In stereocilia we observed a 2.9 ± 1.05 (mean ± s.d.) -fold change (effect size d = 2.76) in FGECO1.2/FmCherry after activation of a Ca2+-conducting mechanosensor. Assuming a one-sided, paired t-test conducted at the 0.05 level of significance, a minimum of 12 cells would be required to detect an effect size of d = 1 in mechanosensitive [Ca2+] increase post-stimulation with 95% power.

Image analysis

Customized image analyses were developed using MATLAB to automatically process the large volume of ratiometric time-lapse data to improve quantitation and objectivity. The analysis was divided into three steps: channel alignment, object detection, and object tracking over time, with subsequent ratio calculations.

Channel alignment. Two factors contribute to misalignment of two channels during image acquisition: chromatic aberration from the optics and time delay due to sequential acquisition. For chromatic aberration, the two channels from each frame of a given time-lapse image were aligned using a translational transformation. A global translational transformation, derived from the individual frame transformations, was applied to all frames.

Object detection. Frame-by-frame superimposed images of both channels were created. When cilia motion was faster than acquisition time, channels were significantly misaligned. To create a combination image, two channels were added and smoothed using a Gaussian filter. Local image background was subtracted from the combination image, and Otsu thresholding used to detect objects. Small objects (less than three pixels) were filtered as noise.

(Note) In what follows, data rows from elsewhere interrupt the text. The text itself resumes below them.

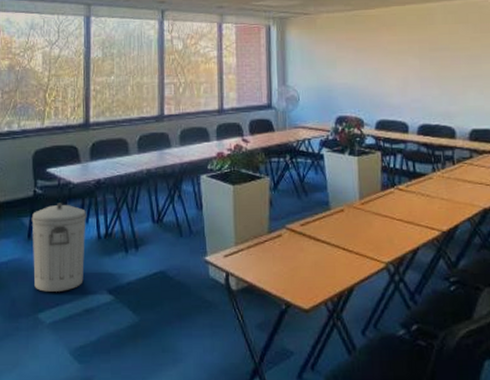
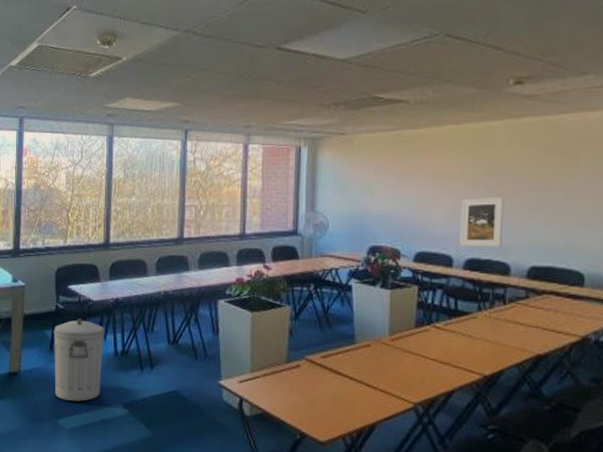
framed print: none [411,69,447,114] -> present [460,197,505,247]

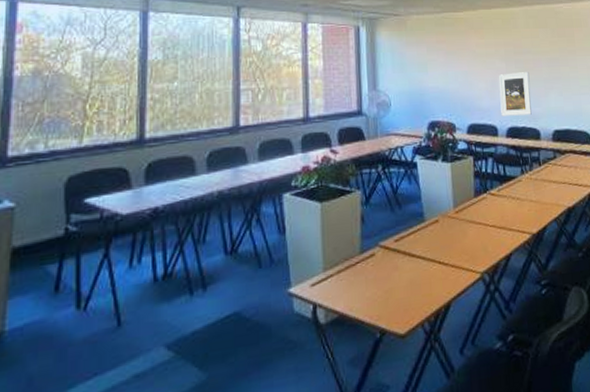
trash can: present [53,318,104,401] -> none [60,240,138,360]

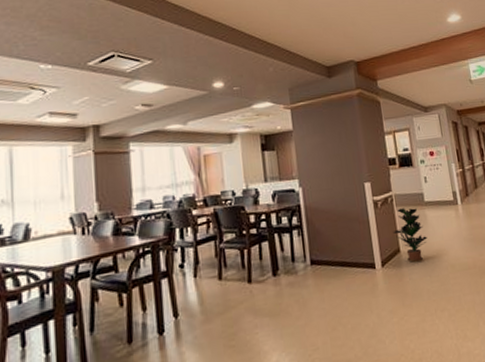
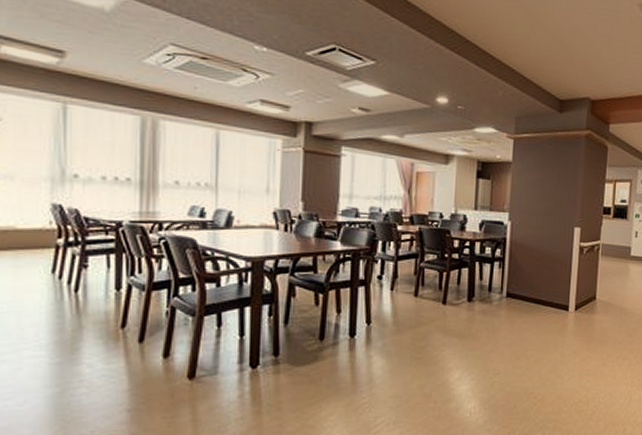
potted plant: present [393,208,427,263] -> none [593,258,625,312]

Object tracking with ratio calculations. Different cilia in the same image vary with relative orientation. During flow application, many cilia undergo large deflections and even cross one another, further complicating the tracking of individual cilia. A tracking algorithm based on object overlap was implemented. It included features such as splitting of crossed cilia, linking cilia with no spatial overlap, and closing gaps over a given number of time frames. Once an individual cilium was tracked, the analysis code measured the signal of the cilium from both channels, calculated the ratio, and plotted it against time or spatial displacement.

Code availability

The algorithms were developed in MATLAB in open-source, and are available upon request.